Thanks for this, I'll set some time aside to investigate. Do you have some examples of the data X_train and y_train so I can run the example end-to-end?

Btw, it looks like the output of the model is 1-dimensional, does it represent a class probability in 2-class classification? In that case you may treat is the same as a regression case and provide target=None to explain the probability of the predicted class.
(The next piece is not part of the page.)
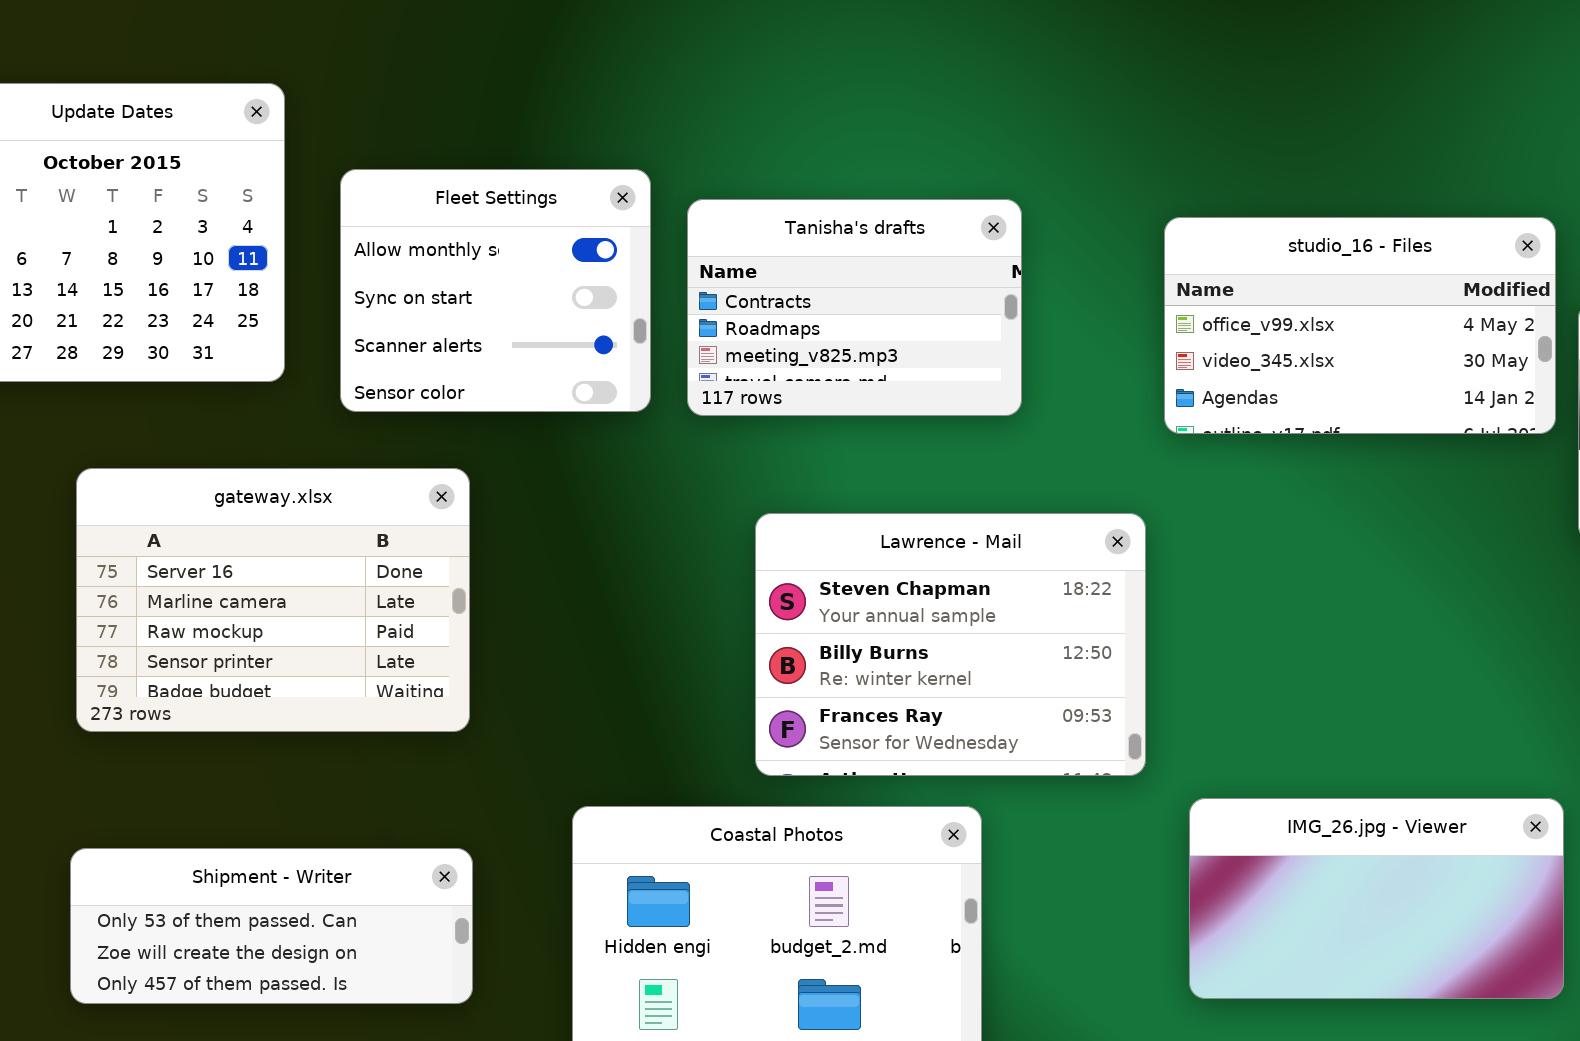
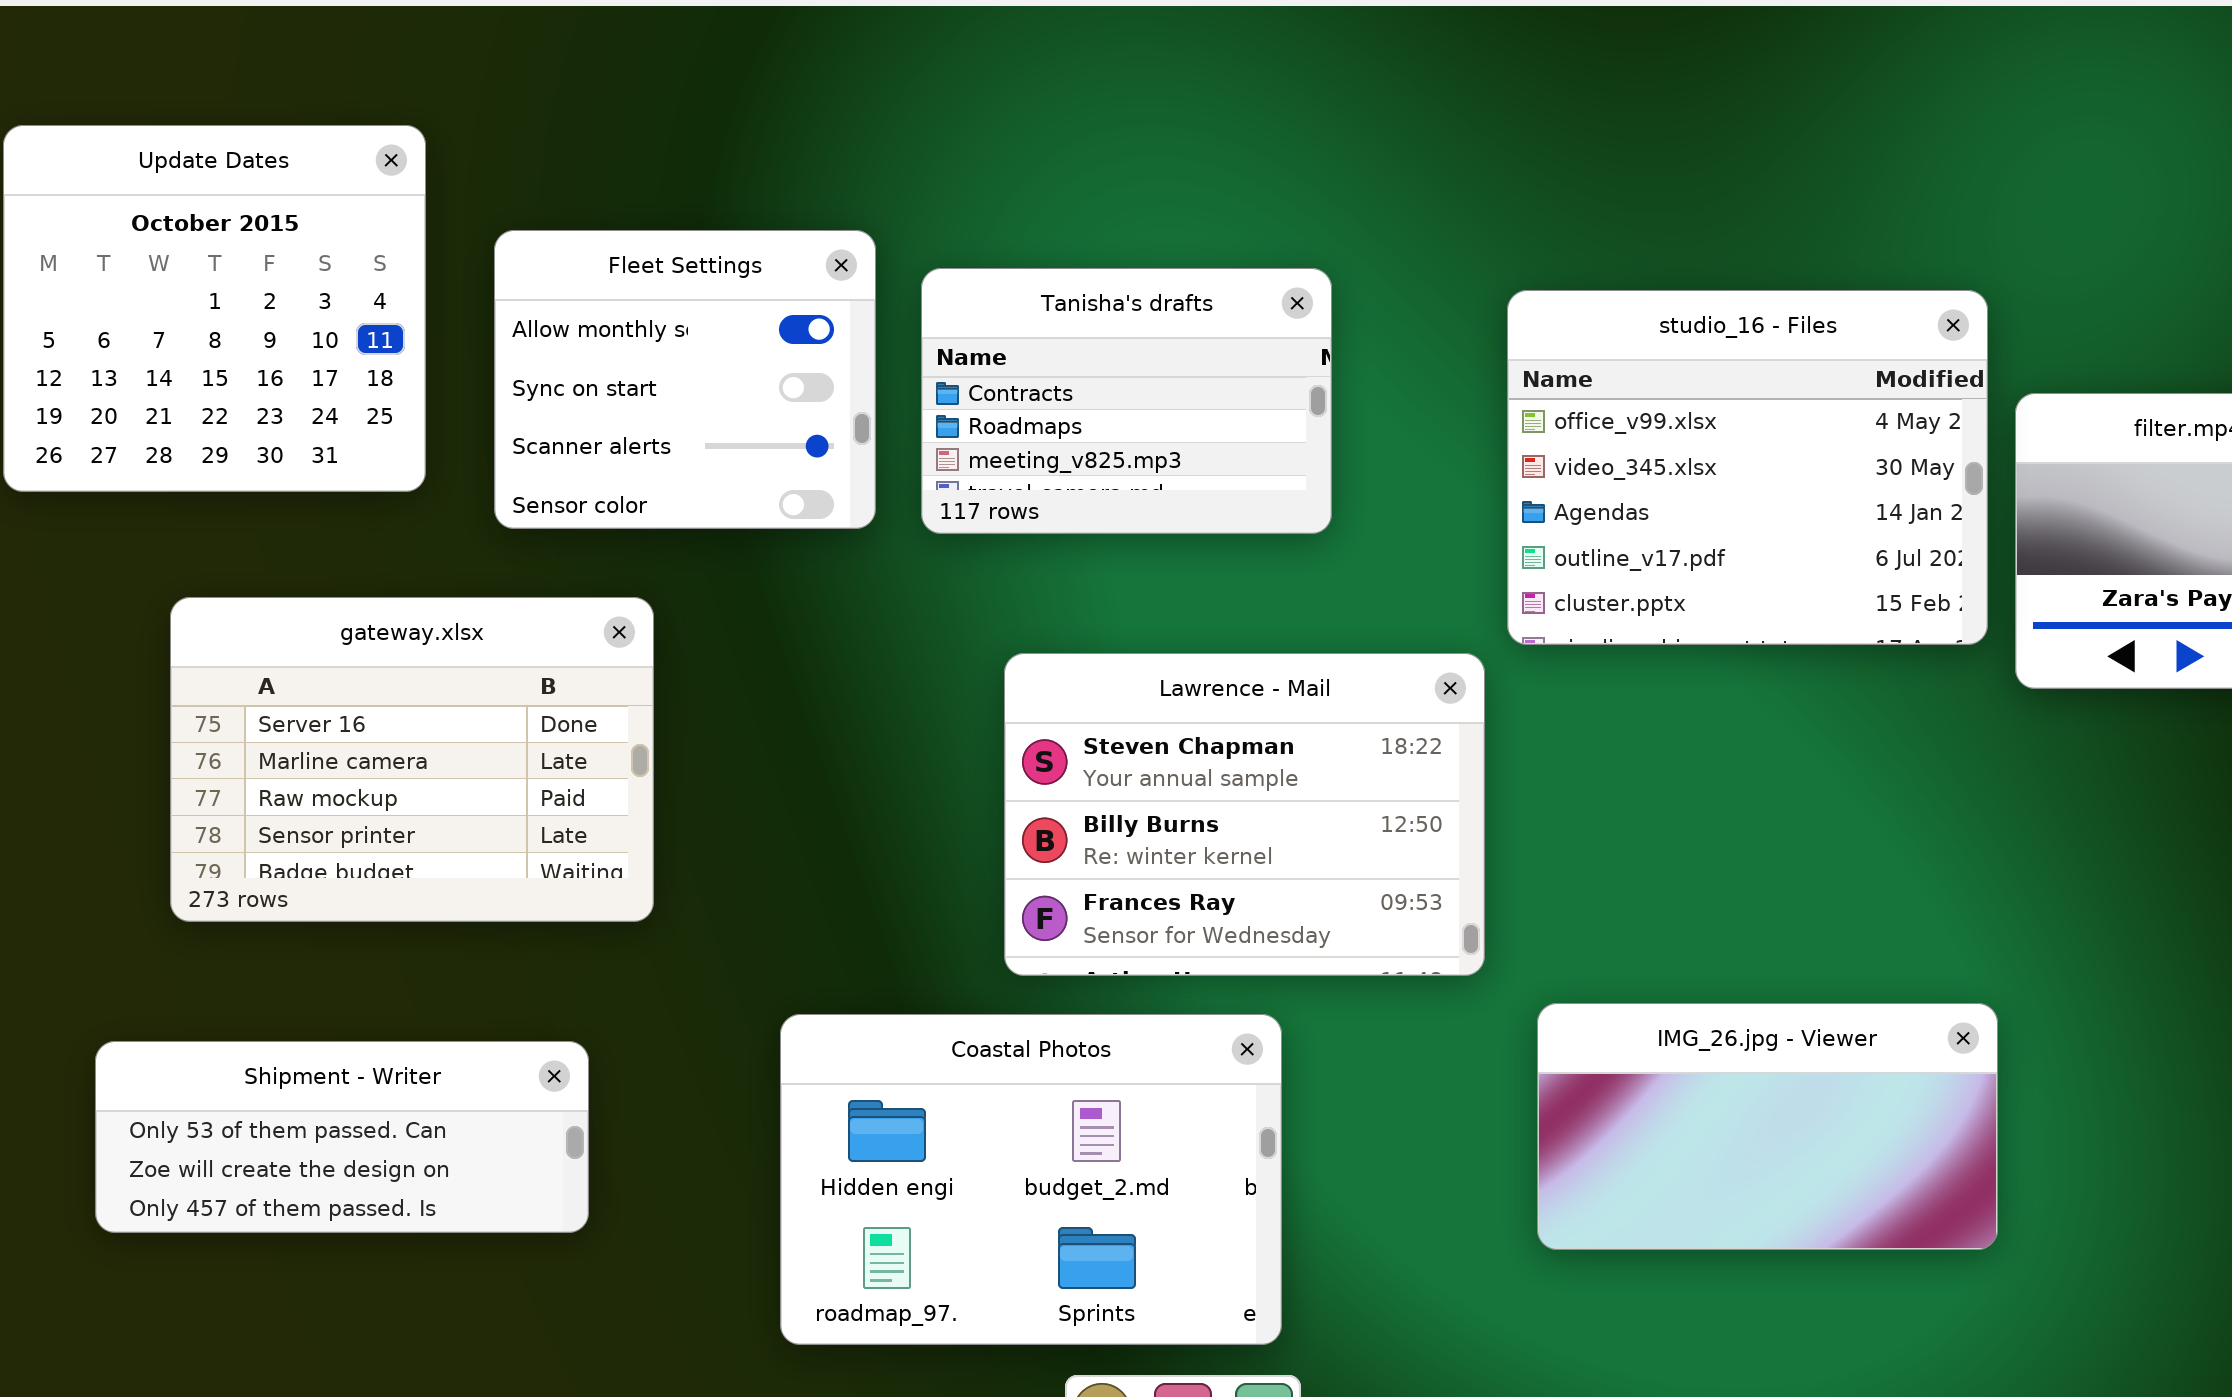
studio_16 - Files: [1164,217,1556,434] -> [1507,290,1988,645], resized
Shipment - Writer: [70,848,473,1004] -> [95,1041,589,1233], moved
An alternative is to have a 2-dimensional softmax output and provide the classes predicted by the model for each instance in the batch.

[loukasilias]

dataset.zip

import pandas as pd
import numpy as np
dataset = pd.read_csv('dataset.csv')
dataset['outcome_class'] = dataset['outcome_class'].replace('t',0)
dataset['outcome_class'] = dataset['outcome_class'].replace('d',1)
dataset = dataset.sample(frac=1).reset_index(drop = True)

import tensorflow as tf
tf.config.experimental_run_functions_eagerly(True)
from tensorflow.keras import backend as K, initializers
from transformers import BertConfig, BertTokenizer, TFBertModel
from sklearn.metrics import accuracy_score, roc_auc_score, f1_score, auc, roc_curve, classification_report, recall_score, precision_score
from sklearn.model_selection import StratifiedKFold, train_test_split
from tensorflow.keras.layers import Dense, Dropout
from tensorflow.keras.losses import BinaryCrossentropy
from tensorflow.keras.optimizers import Adam

X = dataset['q1']
y = dataset['outcome_class']
X = np.array(X.tolist())
y = np.array(y.tolist())
X_train, X_test, y_train, y_test = train_test_split(X, y, test_size=0.4, random_state=42)
X_train, X_eval, y_train, y_eval = train_test_split(X_train, y_train, test_size=0.2, random_state=42)

import sklearn

def class_weight_function(y_train):
    
    class_weights = sklearn.utils.class_weight.compute_class_weight('balanced',
                                                      np.unique(y_train),
                                                      y_train)
    
    class_weights = {0 : class_weights[0], 1 : class_weights[1]}
    
    return class_weights

Yes the model outputs a probability .
In targets = predictions, I adjusted the code so that each prediction will be 0 or 1.

[jklaise]

@loukasilias there are two issues, a minor one is that you've configured the BERT model with keyword arguments whereas it should be configured to take list inputs as detailed here.

The second bigger issue is that the BERT model is not a layer in it's own right, we need to dig deeper to find the appropriate layer to be explained. This is exactly the same issue as #377.